▶ **Excerpt to read**:
*****

The basics of selling to the Government of Canada
Get an overview of our procurement process from start to finish.
On this page
- Who is responsible for government purchases
- Understand the phases of the procurement process
- Learn about key government programs and initiatives
- Search tenders to find opportunities and learn what the government buys
- Search for opportunities and resources by good or service
- Register to become a supplier
- Get pre-qualified to sell
- Learn how to prepare a bid
- Learn who was awarded a tender
- Get a supplier debriefing on your bid
- Learn about dispute resolution services and resources
- Sell to other Canadian and foreign governments
- Find events and news
- Get more help with procurement
Who is responsible for government purchases
Public Services and Procurement Canada is the department responsible for the vast majority of the buying the government does on behalf of other departments. This department supports purchases of everything from staplers, to temporary help services to ships to buildings.
Public Services and Procurement Canada also works with other departments to support effective, open and transparent processes that provide value for Canadians. Most of the processes on these pages describe Public Services and Procurement Canada's processes.
However, certain types of purchases are managed by other departments where they have the expertise. Shared Services Canada for example is the department responsible for many large software purchases, printers, computers and more.
Also, all departments have the discretion to purchase goods and services themselves under certain dollar limits. These limits vary between $25,000 to $100,000 dollars, depending upon the good or service. You can find information on these low dollar value purchases in the proactive disclosure pages for each Government of Canada department.
Understand the phases of the procurement process
There are two methods of supply:
- a competitive process, which involves using standing offers, supply arrangements or contracts to pre-qualify suppliers
- a non-competitive process, using a sole source contract
Depending on the dollar value of the contract and the applicable trade agreements, the procurement may need to be publicly advertised as a competitive process usually via the tendering service.
Contract opportunities for goods over $25,000, services over $84,000 and construction over $100,000 must be advertised via the tendering service. Opportunities under these amounts may be contracted through a sole source contract at the discretion of departments and agencies.
We source competitive procurements through an advertised notice, a source list, standing offers or supply arrangements.
When bids are submitted, we evaluate the bid based on the pre-determined methodology that was outlined in the tender notice.
Following this evaluation, the winning proposal is selected and Public Services and Procurement Canada awards the contract and notify the public using the same tendering service to issue an award notice.
Note: Learn more about the procurement policies that govern how we buy.
Find the four phases of Public Services and Procurement Canada procurements.
1. Pre-contractual phase
Includes activities related to requirement definition and preliminary procurement planning up to issuance of bid solicitation.

*****

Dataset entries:
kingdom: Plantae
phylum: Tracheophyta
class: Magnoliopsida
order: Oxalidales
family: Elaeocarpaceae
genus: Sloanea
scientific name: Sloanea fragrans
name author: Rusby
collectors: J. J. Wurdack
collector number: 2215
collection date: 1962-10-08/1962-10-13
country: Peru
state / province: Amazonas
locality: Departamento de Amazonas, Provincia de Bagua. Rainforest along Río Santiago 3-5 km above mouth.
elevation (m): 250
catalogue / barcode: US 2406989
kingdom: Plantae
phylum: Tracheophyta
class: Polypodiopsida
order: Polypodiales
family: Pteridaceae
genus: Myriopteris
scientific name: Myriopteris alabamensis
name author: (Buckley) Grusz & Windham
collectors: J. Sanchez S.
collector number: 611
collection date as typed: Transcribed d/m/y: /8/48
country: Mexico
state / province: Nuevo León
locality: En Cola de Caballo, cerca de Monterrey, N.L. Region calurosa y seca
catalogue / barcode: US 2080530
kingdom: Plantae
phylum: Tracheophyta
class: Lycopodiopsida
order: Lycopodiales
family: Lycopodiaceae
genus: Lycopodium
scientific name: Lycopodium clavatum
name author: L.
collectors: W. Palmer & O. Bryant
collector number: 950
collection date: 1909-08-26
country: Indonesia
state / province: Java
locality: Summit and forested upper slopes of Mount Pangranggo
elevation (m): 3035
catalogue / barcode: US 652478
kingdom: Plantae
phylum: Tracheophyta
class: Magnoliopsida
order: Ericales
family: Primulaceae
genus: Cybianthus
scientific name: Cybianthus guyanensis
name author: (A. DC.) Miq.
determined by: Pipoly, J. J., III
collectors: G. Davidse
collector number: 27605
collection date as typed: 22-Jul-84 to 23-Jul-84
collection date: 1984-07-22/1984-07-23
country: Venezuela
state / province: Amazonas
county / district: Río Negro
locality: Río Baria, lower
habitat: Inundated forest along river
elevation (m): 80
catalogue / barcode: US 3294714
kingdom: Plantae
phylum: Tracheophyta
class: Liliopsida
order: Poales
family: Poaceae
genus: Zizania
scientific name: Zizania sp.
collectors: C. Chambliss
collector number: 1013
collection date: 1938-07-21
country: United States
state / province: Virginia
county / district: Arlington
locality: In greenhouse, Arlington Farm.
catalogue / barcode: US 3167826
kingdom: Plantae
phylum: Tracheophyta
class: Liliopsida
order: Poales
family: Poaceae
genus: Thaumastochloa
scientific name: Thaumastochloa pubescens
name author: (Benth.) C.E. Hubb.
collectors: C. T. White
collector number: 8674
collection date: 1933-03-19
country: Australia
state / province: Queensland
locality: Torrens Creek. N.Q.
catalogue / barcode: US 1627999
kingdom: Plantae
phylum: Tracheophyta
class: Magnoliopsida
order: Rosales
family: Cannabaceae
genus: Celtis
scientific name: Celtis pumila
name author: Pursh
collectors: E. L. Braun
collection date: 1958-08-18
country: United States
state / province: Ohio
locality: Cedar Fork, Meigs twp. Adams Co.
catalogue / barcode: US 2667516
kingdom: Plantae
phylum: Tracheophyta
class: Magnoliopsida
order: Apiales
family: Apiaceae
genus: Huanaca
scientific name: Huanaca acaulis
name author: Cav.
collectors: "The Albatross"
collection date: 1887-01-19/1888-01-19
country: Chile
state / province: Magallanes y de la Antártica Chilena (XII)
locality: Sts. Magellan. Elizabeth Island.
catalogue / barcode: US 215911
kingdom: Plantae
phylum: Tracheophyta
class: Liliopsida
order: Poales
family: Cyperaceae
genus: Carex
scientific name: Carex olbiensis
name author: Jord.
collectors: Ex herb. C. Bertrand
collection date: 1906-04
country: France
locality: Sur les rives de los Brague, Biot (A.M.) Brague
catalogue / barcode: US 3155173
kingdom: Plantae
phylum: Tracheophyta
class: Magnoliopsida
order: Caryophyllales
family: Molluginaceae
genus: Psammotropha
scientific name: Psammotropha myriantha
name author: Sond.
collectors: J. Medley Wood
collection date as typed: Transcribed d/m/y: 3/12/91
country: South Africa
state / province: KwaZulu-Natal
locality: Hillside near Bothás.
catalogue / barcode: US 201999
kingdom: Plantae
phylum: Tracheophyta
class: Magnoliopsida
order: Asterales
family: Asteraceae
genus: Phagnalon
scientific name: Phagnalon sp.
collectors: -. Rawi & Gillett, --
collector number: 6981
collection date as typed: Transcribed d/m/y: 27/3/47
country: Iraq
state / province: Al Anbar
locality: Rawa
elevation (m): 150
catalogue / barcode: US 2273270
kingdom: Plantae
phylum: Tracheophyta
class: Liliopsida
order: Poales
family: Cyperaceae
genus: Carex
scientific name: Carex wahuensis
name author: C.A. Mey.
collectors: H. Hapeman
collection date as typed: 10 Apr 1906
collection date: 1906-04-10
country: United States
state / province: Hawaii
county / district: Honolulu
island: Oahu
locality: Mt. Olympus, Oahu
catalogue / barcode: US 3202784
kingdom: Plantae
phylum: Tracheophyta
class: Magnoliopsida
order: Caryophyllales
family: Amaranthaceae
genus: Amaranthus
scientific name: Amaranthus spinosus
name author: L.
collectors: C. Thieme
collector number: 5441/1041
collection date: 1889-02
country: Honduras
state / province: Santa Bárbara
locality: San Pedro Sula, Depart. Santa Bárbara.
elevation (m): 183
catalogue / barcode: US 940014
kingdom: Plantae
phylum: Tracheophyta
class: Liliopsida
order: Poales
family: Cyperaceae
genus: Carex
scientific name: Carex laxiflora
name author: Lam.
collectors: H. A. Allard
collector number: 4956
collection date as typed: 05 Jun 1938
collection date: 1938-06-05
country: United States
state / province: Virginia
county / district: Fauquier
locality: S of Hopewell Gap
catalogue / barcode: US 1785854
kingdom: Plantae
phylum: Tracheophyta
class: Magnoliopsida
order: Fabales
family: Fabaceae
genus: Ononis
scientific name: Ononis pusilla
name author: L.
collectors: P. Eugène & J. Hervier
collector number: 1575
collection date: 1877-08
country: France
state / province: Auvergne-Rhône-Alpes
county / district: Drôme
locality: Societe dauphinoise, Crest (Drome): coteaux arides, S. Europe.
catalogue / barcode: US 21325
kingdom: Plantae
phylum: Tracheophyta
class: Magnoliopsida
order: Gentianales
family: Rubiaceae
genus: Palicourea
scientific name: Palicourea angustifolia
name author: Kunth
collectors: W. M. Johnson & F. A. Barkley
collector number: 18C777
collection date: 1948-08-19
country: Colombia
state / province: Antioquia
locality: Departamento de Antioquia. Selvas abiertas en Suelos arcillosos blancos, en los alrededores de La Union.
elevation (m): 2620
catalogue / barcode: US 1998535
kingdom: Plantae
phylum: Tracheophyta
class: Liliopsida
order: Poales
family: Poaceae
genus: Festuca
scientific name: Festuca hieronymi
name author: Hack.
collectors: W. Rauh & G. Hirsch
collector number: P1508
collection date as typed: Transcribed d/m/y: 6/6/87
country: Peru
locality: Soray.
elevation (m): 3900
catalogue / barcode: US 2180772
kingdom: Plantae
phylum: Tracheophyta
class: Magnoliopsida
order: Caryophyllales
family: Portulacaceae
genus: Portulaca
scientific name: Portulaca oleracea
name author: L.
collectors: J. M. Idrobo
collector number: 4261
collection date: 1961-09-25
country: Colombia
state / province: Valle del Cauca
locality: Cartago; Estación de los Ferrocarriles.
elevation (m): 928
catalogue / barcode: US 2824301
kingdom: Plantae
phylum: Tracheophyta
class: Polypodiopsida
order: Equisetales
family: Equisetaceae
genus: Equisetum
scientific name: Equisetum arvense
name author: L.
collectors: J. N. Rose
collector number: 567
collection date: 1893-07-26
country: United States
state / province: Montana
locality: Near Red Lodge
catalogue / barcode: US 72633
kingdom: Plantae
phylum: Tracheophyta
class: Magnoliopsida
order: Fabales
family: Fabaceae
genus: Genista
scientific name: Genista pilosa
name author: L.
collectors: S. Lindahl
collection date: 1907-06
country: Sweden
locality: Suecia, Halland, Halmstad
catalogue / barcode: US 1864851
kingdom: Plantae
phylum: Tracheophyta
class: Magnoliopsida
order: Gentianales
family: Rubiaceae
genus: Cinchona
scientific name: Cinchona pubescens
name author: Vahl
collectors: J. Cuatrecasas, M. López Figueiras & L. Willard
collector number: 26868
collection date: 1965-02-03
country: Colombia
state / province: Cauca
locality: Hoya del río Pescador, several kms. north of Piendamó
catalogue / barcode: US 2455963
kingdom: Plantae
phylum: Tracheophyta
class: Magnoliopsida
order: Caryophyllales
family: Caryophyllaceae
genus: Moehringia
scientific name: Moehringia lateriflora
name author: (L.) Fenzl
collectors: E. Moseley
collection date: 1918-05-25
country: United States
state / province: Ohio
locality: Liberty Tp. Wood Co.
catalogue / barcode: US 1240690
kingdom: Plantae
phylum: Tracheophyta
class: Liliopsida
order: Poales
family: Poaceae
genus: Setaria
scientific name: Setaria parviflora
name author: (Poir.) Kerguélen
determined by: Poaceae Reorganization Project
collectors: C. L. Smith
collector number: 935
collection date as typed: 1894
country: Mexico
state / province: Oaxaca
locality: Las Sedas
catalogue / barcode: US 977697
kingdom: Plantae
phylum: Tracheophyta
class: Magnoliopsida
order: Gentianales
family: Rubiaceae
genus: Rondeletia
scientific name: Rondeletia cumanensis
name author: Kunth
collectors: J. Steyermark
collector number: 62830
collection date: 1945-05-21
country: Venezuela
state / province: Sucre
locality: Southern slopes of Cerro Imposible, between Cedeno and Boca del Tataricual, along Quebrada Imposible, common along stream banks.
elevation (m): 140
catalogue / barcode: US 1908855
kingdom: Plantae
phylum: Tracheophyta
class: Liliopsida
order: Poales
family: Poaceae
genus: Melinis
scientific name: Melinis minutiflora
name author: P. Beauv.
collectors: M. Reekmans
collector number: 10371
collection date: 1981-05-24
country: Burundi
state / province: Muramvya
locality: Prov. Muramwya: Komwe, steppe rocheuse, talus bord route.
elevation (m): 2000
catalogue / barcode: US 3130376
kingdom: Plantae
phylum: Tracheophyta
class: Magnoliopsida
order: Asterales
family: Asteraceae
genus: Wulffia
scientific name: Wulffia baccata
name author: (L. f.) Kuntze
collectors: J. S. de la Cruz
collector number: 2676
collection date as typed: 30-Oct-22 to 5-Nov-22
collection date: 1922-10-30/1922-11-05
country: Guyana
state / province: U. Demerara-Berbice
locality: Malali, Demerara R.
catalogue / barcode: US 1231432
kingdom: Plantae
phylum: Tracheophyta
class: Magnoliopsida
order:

*****

▶ **Objectives**:
**1.** According to the procurement guide, which department is responsible for many large software purchases, printers and computers?
**2.** Edit the procurement guide's passage that starts with "Following this evaluation, the" and ends with "an award notice." by putting "successful proposal" in place of "winning proposal".

▶ **In response**:
**1.** Shared Services Canada

**2.**
Following this evaluation, the successful proposal is selected and Public Services and Procurement Canada awards the contract and notify the public using the same tendering service to issue an award notice.